Which is the difference in means after the intervention. DiD is not needed in randomized experiments because the pre-treatment difference is 0 in expectation. We don’t need to adjust for pre-experiment systematic differences because there are none. Both treatment and control are samples from the same population. They therefore share population parameters. This is unlike most applications of DiD where groups do not share population parameters.

Point 2: If You Have Pre Experiment Data, You Should Condition On It!

That being said, there is value to adjusting for pre-experiment data, just not with DiD. Consider the following simulation:

I simulate a randomized experiment.
I have a highly correlated, pre-experiment outcome (e.g. could be weight in an intervention intended to help people lose weight). This is important since if the pre-experiment outcome was not correlated with post experiment outcome, the whole point of using, or even checking, pre-experiment outcomes would be moot.
I fit a model using treatment indication with and without the pre-experiment data.
I compare coverage of the confidence intervals, hoping that they would have nominal coverage.

And, if you run this simulation, you find they do indeed have nominal coverage. But something interesting happens when you examine coverage as a function of the pre experiment differences. See the plot below.

This plot shows the coverage of the 95% confidence interval for the treatment effect within deciles of the standardized pre-experiment difference (essentially the absolute value of the z score for the difference). Note that for ANCOVA, the coverage is always at the nominal level, regardless of how big the pre-experiment differences are. But the difference in means has larger than expected coverage when pre-experiment differences are “small”, and wildly low coverage in cases where pre experiment differences are big. Despite this, each method maintains nominal coverage across all simulated experiments.

_Work item A_
In the passage on pre-experiment data, why is DiD not needed in randomized experiments?
_Work item B_
Summarize the passage on pre-experiment data in two sentences.
_Work item C_
Write out the passage on pre-experiment data from "I have a highly" up to and including "would have nominal coverage.".

_Information provided_
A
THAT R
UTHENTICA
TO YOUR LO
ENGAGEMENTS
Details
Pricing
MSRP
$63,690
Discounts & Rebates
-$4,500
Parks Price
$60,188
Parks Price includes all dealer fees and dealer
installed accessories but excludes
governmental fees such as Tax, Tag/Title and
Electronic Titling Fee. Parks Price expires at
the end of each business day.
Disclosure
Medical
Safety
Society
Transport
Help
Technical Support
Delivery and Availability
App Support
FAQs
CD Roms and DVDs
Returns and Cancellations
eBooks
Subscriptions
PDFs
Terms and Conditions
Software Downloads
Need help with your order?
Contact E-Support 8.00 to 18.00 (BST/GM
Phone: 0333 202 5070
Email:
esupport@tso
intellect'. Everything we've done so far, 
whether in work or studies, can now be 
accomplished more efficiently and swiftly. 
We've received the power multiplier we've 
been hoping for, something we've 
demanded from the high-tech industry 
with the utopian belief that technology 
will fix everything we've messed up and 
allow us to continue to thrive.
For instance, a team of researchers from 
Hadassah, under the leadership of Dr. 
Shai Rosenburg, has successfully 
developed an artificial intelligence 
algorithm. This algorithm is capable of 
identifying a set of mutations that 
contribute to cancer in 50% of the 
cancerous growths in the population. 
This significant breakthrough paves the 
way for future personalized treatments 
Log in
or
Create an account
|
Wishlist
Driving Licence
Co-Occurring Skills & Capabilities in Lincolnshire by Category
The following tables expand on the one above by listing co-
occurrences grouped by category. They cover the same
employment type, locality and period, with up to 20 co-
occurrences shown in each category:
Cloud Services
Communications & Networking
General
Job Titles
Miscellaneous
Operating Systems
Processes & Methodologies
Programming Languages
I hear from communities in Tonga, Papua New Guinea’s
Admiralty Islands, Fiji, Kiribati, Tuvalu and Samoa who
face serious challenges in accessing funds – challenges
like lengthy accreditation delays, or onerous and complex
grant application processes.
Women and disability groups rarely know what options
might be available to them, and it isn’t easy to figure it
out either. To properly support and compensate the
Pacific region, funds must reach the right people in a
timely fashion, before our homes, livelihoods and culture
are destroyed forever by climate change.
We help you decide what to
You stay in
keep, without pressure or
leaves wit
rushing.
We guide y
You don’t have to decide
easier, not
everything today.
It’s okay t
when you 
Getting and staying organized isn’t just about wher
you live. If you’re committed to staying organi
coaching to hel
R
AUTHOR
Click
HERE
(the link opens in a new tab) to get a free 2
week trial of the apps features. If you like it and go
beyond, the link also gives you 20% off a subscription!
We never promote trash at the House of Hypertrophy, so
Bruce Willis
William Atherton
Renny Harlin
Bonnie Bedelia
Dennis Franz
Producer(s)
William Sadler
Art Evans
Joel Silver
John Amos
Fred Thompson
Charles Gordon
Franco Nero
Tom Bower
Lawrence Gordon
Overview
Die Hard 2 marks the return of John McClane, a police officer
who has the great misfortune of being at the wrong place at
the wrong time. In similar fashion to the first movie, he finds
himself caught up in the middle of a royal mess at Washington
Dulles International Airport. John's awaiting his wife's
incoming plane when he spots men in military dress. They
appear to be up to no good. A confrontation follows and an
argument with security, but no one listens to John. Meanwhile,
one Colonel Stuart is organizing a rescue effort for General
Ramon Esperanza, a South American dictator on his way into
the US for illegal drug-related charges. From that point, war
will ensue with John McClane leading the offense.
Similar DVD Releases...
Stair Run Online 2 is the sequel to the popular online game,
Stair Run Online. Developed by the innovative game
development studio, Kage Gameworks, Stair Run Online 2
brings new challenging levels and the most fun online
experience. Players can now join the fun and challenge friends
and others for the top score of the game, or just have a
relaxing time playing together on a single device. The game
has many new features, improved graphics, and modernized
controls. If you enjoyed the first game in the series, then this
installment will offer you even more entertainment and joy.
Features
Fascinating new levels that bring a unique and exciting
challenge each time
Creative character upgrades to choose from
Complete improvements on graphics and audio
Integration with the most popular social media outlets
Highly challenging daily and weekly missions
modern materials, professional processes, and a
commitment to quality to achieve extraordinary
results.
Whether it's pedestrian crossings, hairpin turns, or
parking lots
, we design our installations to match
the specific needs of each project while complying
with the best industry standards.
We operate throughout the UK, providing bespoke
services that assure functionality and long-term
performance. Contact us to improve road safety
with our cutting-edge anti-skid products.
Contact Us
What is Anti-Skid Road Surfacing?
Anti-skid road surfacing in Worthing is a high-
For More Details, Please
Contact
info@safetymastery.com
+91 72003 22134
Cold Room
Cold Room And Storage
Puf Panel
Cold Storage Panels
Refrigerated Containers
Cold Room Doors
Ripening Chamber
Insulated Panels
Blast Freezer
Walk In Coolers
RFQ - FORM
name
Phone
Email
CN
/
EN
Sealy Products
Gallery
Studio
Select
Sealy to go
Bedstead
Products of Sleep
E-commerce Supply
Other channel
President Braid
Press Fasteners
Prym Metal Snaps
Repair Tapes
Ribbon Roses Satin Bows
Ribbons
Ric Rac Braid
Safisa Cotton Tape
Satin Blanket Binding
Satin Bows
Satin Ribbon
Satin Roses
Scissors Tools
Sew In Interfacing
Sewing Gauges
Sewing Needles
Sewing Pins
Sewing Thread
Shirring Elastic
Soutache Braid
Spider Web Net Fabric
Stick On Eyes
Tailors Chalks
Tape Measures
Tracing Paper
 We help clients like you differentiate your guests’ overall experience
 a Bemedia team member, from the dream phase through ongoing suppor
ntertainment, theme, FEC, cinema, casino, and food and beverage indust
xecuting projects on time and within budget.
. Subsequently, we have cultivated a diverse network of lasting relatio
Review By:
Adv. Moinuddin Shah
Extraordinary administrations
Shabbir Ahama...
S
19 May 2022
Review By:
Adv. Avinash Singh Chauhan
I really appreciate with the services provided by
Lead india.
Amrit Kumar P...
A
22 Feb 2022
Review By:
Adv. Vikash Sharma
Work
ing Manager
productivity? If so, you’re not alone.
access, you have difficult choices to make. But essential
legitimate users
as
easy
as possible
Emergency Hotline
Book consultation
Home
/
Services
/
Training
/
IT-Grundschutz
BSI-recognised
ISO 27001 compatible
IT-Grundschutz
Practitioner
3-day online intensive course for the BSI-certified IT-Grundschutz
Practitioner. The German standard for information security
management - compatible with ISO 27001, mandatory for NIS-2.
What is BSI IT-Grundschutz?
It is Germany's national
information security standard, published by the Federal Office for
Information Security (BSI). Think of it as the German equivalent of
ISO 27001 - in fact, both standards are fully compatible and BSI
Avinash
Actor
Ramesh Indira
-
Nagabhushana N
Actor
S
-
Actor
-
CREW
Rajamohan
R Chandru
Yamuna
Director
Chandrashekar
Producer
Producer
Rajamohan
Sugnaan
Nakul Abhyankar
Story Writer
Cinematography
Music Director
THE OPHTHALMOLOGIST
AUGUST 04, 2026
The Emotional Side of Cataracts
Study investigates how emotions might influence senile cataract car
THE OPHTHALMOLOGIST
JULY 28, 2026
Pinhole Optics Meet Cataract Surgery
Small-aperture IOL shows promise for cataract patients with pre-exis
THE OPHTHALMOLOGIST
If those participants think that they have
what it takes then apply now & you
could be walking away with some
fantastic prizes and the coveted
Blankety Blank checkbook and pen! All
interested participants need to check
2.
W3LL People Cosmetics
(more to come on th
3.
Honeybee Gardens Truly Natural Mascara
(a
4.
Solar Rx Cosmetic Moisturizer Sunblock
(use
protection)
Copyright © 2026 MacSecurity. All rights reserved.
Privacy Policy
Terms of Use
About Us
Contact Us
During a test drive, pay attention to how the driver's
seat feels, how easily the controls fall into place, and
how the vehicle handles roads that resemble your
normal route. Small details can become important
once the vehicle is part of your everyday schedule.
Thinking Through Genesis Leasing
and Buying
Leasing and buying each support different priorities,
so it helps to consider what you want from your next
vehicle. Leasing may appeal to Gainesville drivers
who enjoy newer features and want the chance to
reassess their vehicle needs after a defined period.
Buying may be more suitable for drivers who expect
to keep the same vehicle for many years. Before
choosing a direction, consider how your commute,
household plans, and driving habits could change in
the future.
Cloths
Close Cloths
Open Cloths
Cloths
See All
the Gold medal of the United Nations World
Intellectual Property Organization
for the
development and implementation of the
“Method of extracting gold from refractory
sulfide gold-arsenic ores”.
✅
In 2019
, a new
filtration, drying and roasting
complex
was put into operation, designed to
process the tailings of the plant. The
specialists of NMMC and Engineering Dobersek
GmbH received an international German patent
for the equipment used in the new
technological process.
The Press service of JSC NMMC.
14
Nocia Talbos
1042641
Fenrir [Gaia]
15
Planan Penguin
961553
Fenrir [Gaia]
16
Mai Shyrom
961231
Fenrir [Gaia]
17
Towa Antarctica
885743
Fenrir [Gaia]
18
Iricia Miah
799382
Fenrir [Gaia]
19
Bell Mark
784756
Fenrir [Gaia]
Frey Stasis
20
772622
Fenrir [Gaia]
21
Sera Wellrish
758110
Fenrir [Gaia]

_Response A_
In randomized experiments the pre-treatment difference is 0 in expectation.

_Response B_
DiD is not needed in randomized experiments because treatment and control are samples from the same population, but adjusting for a correlated pre-experiment outcome is still valuable. In a simulation, ANCOVA kept nominal 95% confidence-interval coverage whatever the size of the pre-experiment difference, while the difference in means over-covered when that difference was small and under-covered badly when it was large, even though both methods had nominal coverage across all simulated experiments.

_Response C_
I have a highly correlated, pre-experiment outcome (e.g. could be weight in an intervention intended to help people lose weight). This is important since if the pre-experiment outcome was not correlated with post experiment outcome, the whole point of using, or even checking, pre-experiment outcomes would be moot.
I fit a model using treatment indication with and without the pre-experiment data.
I compare coverage of the confidence intervals, hoping that they would have nominal coverage.